To do. Copy out all the entries below, word for word.

Items from a dataset:
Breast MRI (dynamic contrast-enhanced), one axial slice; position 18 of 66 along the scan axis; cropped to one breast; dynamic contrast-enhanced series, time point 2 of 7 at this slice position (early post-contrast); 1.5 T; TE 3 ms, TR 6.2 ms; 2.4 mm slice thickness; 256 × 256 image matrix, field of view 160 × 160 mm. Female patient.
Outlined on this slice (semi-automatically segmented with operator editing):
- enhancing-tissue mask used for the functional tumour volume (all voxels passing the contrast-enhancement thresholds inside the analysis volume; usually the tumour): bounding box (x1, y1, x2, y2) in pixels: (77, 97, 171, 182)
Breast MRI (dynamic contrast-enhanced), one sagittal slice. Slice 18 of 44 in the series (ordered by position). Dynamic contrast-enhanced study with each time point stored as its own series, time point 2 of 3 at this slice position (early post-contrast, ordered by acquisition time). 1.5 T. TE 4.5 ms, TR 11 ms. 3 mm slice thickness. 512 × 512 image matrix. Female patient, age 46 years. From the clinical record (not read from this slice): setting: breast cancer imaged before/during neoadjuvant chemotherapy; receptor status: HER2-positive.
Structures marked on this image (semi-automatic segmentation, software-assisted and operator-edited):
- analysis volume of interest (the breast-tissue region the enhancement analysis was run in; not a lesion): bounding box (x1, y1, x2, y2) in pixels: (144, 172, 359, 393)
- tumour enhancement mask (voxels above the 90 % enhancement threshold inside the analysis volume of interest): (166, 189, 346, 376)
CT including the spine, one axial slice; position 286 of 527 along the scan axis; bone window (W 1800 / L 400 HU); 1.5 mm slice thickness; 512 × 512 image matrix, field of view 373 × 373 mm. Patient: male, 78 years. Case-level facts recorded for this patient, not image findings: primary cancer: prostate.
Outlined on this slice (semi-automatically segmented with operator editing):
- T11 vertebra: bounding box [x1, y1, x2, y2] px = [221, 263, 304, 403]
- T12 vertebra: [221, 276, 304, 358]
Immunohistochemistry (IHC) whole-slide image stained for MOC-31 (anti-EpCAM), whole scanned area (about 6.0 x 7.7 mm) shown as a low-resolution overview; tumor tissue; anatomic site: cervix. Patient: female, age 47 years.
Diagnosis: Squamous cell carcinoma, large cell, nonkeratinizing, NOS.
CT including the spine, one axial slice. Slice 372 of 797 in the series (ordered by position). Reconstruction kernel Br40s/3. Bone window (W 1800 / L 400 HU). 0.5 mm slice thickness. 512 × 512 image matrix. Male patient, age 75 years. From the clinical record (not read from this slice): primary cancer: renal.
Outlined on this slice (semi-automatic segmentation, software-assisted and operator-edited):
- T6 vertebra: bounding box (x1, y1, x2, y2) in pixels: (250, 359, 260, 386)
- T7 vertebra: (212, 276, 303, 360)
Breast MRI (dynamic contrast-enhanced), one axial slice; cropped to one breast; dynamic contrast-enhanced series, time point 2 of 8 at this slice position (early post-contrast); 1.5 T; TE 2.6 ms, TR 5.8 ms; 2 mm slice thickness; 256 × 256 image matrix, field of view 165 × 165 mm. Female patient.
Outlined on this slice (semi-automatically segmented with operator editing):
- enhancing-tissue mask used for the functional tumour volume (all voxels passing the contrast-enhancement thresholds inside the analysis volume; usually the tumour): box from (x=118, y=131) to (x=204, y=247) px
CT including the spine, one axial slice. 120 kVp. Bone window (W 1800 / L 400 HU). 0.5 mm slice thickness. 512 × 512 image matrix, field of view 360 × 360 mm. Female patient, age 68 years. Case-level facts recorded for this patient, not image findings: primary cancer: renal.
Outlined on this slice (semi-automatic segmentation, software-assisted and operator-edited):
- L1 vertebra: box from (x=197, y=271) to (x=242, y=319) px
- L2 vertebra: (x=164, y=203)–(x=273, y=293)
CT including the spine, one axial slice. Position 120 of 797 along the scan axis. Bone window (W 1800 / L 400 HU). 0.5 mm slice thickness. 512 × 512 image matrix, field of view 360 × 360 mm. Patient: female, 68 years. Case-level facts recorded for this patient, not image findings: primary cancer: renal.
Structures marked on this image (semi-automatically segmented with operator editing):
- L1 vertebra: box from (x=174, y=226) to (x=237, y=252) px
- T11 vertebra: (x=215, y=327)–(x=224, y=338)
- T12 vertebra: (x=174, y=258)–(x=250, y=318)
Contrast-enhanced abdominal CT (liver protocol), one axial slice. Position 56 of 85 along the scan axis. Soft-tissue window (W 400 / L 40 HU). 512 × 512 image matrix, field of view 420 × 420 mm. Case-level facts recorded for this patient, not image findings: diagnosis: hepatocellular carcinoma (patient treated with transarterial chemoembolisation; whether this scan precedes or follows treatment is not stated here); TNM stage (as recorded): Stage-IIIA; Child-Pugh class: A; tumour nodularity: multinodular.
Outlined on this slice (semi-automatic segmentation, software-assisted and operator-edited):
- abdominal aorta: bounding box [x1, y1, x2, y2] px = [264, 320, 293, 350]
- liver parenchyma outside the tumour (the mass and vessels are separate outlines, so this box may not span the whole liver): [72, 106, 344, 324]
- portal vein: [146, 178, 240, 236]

The answer.
Breast MRI (dynamic contrast-enhanced), one axial slice; position 18 of 66 along the scan axis; cropped to one breast; dynamic contrast-enhanced series, time point 2 of 7 at this slice position (early post-contrast); 1.5 T; TE 3 ms, TR 6.2 ms; 2.4 mm slice thickness; 256 × 256 image matrix, field of view 160 × 160 mm. Female patient.
Outlined on this slice (semi-automatically segmented with operator editing):
- enhancing-tissue mask used for the functional tumour volume (all voxels passing the contrast-enhancement thresholds inside the analysis volume; usually the tumour): bounding box (x1, y1, x2, y2) in pixels: (77, 97, 171, 182)
Breast MRI (dynamic contrast-enhanced), one sagittal slice. Slice 18 of 44 in the series (ordered by position). Dynamic contrast-enhanced study with each time point stored as its own series, time point 2 of 3 at this slice position (early post-contrast, ordered by acquisition time). 1.5 T. TE 4.5 ms, TR 11 ms. 3 mm slice thickness. 512 × 512 image matrix. Female patient, age 46 years. From the clinical record (not read from this slice): setting: breast cancer imaged before/during neoadjuvant chemotherapy; receptor status: HER2-positive.
Structures marked on this image (semi-automatic segmentation, software-assisted and operator-edited):
- analysis volume of interest (the breast-tissue region the enhancement analysis was run in; not a lesion): bounding box (x1, y1, x2, y2) in pixels: (144, 172, 359, 393)
- tumour enhancement mask (voxels above the 90 % enhancement threshold inside the analysis volume of interest): (166, 189, 346, 376)
CT including the spine, one axial slice; position 286 of 527 along the scan axis; bone window (W 1800 / L 400 HU); 1.5 mm slice thickness; 512 × 512 image matrix, field of view 373 × 373 mm. Patient: male, 78 years. Case-level facts recorded for this patient, not image findings: primary cancer: prostate.
Outlined on this slice (semi-automatically segmented with operator editing):
- T11 vertebra: bounding box [x1, y1, x2, y2] px = [221, 263, 304, 403]
- T12 vertebra: [221, 276, 304, 358]
Immunohistochemistry (IHC) whole-slide image stained for MOC-31 (anti-EpCAM), whole scanned area (about 6.0 x 7.7 mm) shown as a low-resolution overview; tumor tissue; anatomic site: cervix. Patient: female, age 47 years.
Diagnosis: Squamous cell carcinoma, large cell, nonkeratinizing, NOS.
CT including the spine, one axial slice. Slice 372 of 797 in the series (ordered by position). Reconstruction kernel Br40s/3. Bone window (W 1800 / L 400 HU). 0.5 mm slice thickness. 512 × 512 image matrix. Male patient, age 75 years. From the clinical record (not read from this slice): primary cancer: renal.
Outlined on this slice (semi-automatic segmentation, software-assisted and operator-edited):
- T6 vertebra: bounding box (x1, y1, x2, y2) in pixels: (250, 359, 260, 386)
- T7 vertebra: (212, 276, 303, 360)
Breast MRI (dynamic contrast-enhanced), one axial slice; cropped to one breast; dynamic contrast-enhanced series, time point 2 of 8 at this slice position (early post-contrast); 1.5 T; TE 2.6 ms, TR 5.8 ms; 2 mm slice thickness; 256 × 256 image matrix, field of view 165 × 165 mm. Female patient.
Outlined on this slice (semi-automatically segmented with operator editing):
- enhancing-tissue mask used for the functional tumour volume (all voxels passing the contrast-enhancement thresholds inside the analysis volume; usually the tumour): box from (x=118, y=131) to (x=204, y=247) px
CT including the spine, one axial slice. 120 kVp. Bone window (W 1800 / L 400 HU). 0.5 mm slice thickness. 512 × 512 image matrix, field of view 360 × 360 mm. Female patient, age 68 years. Case-level facts recorded for this patient, not image findings: primary cancer: renal.
Outlined on this slice (semi-automatic segmentation, software-assisted and operator-edited):
- L1 vertebra: box from (x=197, y=271) to (x=242, y=319) px
- L2 vertebra: (x=164, y=203)–(x=273, y=293)
CT including the spine, one axial slice. Position 120 of 797 along the scan axis. Bone window (W 1800 / L 400 HU). 0.5 mm slice thickness. 512 × 512 image matrix, field of view 360 × 360 mm. Patient: female, 68 years. Case-level facts recorded for this patient, not image findings: primary cancer: renal.
Structures marked on this image (semi-automatically segmented with operator editing):
- L1 vertebra: box from (x=174, y=226) to (x=237, y=252) px
- T11 vertebra: (x=215, y=327)–(x=224, y=338)
- T12 vertebra: (x=174, y=258)–(x=250, y=318)
Contrast-enhanced abdominal CT (liver protocol), one axial slice. Position 56 of 85 along the scan axis. Soft-tissue window (W 400 / L 40 HU). 512 × 512 image matrix, field of view 420 × 420 mm. Case-level facts recorded for this patient, not image findings: diagnosis: hepatocellular carcinoma (patient treated with transarterial chemoembolisation; whether this scan precedes or follows treatment is not stated here); TNM stage (as recorded): Stage-IIIA; Child-Pugh class: A; tumour nodularity: multinodular.
Outlined on this slice (semi-automatic segmentation, software-assisted and operator-edited):
- abdominal aorta: bounding box [x1, y1, x2, y2] px = [264, 320, 293, 350]
- liver parenchyma outside the tumour (the mass and vessels are separate outlines, so this box may not span the whole liver): [72, 106, 344, 324]
- portal vein: [146, 178, 240, 236]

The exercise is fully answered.